Operational Risk Management - CPS 230

The Australian Prudential Regulation Authority (APRA) has released a guide that covers the new standard on Operational Risk Management - CPS 230. The standard came into force this month.

Although APRA’s standards are intended for companies operating in the Australian financial market, we think the standard and guide provide very good advice for most organisations that are concerned about their operational resilience.

The standard addresses the following:

  • The assessment and management of a wide range of operational risks, including legal, regulatory, compliance, conduct, technology, data and change management risks.

  • Business continuity and how organisations should identify time critical business activities and estimate their tolerance for having them unavailable. Importantly, the business continuity plan should document the recovery procedures and workarounds if any supporting resources (people, facilities and IT systems) become unavailable because of a disruption.

  • Development of a policy for dealing with material service providers.

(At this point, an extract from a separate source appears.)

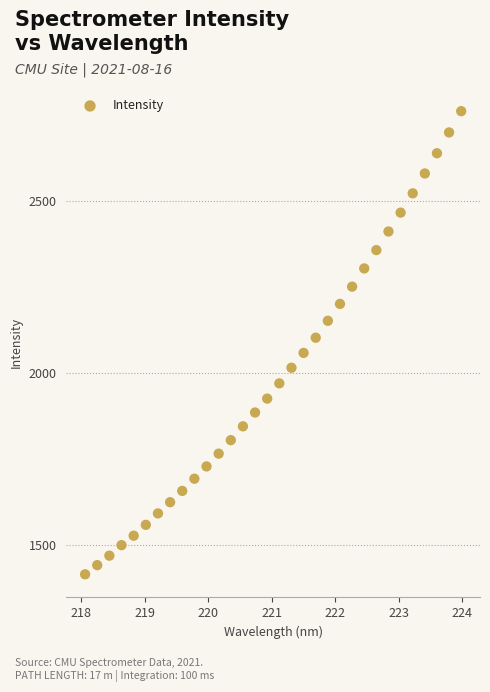

What is the range of X values (max minus min)?

5.9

This policy should cover how to identify, manage and monitor the service providers that have a significant impact on the organisation’s operations. They should also evaluate the risks posed by these service providers, sign formal contracts with them, track their performance and carefully manage any major changes in their arrangements.

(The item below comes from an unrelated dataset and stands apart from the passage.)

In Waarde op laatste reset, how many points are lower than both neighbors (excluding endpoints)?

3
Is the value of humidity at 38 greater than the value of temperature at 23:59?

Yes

Managing outsourced IT services

We find that many organisations have outsourced large parts of their IT infrastructure to service providers and as a result they have often yielded management and control to others.

This makes it challenging for the CIO to ensure that the recoverability of IT systems meet the needs of the business. Some Software as a Service vendors will not warrant a Recovery Time Objective. Often, the outsourced system (and its data) only exists at one location, making it a single point of failure.

It is critical that business management identifies the time critical activities and their tolerance to disruption. These requirements should be communicated to IT management, so that the critical IT systems have the necessary resilience to support the business during disruptions.

CPS 230 outlines an excellent approach to achieve that!